A variabilidade genética humana
Introduzindo seu trabalho de pesquisa mais recente, Pena relatou que a humanidade moderna teve uma origem única na África, há menos de 200 mil anos. “É, portanto, uma das espécies mais jovens da Terra. Fora da África, a humanidade tem apenas 60 mil anos. Nas Américas, ela surgiu a 15 ou 20 mil anos atrás”, informou o geneticista. No progresso migratório a humanidade se diversificou através da ocorrência de novas mutações e adaptações aos diversos ambientes continentais.
Em 1974, o geneticista norte-americano Richard Lewontin já afirmava que 85% da variabilidade genética humana estavam dentro das populações e não entre as chamadas “raças”, que são grupos praticamente idênticos. Esse e muitos outros estudos mostram que do ponto de vista biológico não ocorreu diferenciação significativa de grupos humanos. “Podemos afirmar que do ponto de vista cientifico, raças humanas não existem”, afirmou Pena, completando: “Não porque sejamos todos iguais, mas porque somos todos igualmente diferentes.”

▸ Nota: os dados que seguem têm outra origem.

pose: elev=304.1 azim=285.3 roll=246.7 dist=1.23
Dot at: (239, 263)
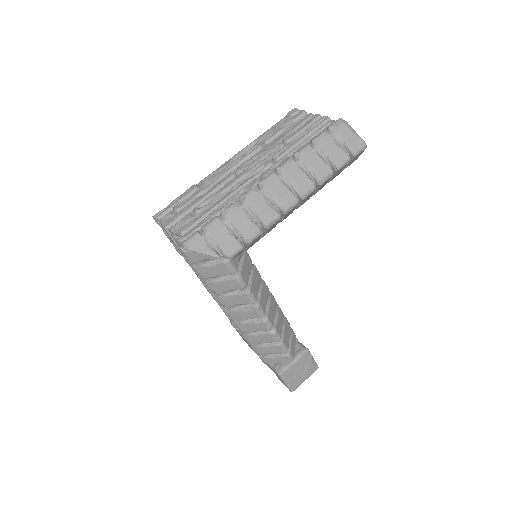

Ele explica que o que se costuma relacionar à “raça” são apenas variações de pigmentação da pele e de características morfológicas que representam adaptações evolucionárias às condições locais. “O genoma humano tem aproximadamente 20 mil genes. Menos de 20 desses genes estão relacionados com a determinação da cor da pele”, esclarece Pena. Ele completa: “A cor da pele não está geneticamente associada com nenhuma habilidade intelectual, física ou emocional. Assim, argumentos usados pelos racistas não têm credibilidade científica.”
WE R NO RACE
O trabalho de Pena e sua equipe derivou para uma interessante aplicação: o combate ao racismo no futebol, chaga crônica do esporte. O foco agora é a Copa do Mundo de 2014, que envolverá 32 times – 13 países da Europa, cinco da África, quatro ou cinco da Ásia, quatro ou cinco da América do Sul, três ou quatro países da America do Norte, Central e Caribe, um ou nenhum da Oceania.
Junto com Eduardo Moreira da Costa, professor e pesquisador do Departamento de Engenharia e Gestão do Conhecimento da UFMG, mais Hans Donner e um time de craques em diversas áreas, Pena integra o grupo 14 BIS, parceria do Ministério dos Esportes com a Universidade Federal de Santa Catarina (UFSC) e a Fundação de Estudos e Pesquisas Socioeconômicos (Fepese), formado com o objetivo de “encantar, surpreender e emocionar o mundo” na Copa. “Nossa contribuição será coletar material genético dos 700 jogadores, estudá-los e divulgar os resultados, mostrando ao mundo que está ligado na Copa que raças não existem.”
Essa proposta foi lançada num estande da feira Brazil at Heart, em Londres, em julho de 2012. Uma iniciativa do grupo 14 Bis Brasil, a feira foi inaugurada pela presidente Dilma Roussef, na embaixada brasileira, com o objetivo de mostrar ao mundo o potencial turístico e comercial do país. Mostrou o pequeno vídeo “Nós não somos de raça nenhuma“, um sucesso na feira inglesa e um hit na internet. “Assim como o mineiro Milton Nascimento acha que o artista deve ir onde o povo está, acho que o cientista, de vez em quando, deve ir também.”